### Goal
Copy every line of the data below word for word, leaving out the pictures.

☆ ☆ ☆ ☆

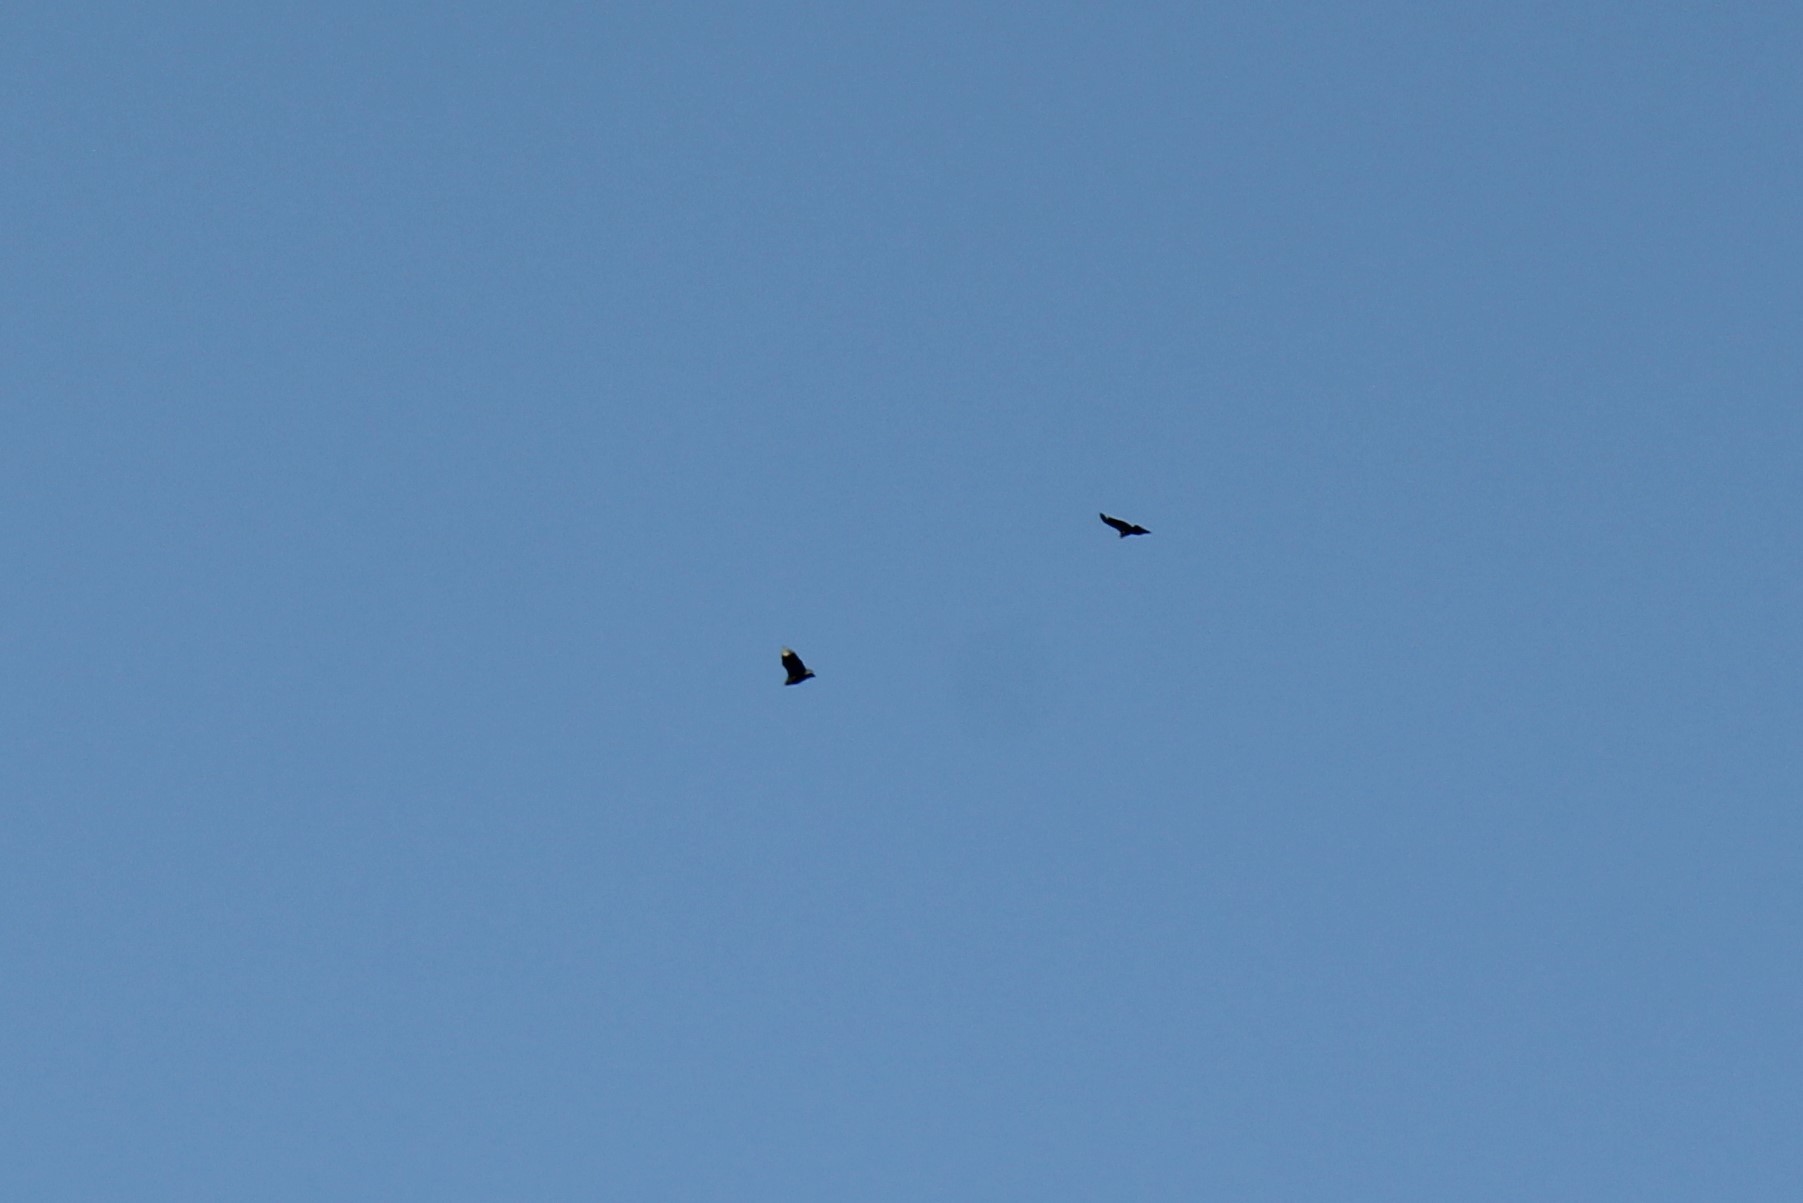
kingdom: Animalia
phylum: Chordata
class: Aves
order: Accipitriformes
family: Cathartidae
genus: Coragyps
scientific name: Coragyps atratus
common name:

☆ ☆ ☆ ☆

### Result for this exercise
kingdom: Animalia
phylum: Chordata
class: Aves
order: Accipitriformes
family: Cathartidae
genus: Coragyps
scientific name: Coragyps atratus
common name:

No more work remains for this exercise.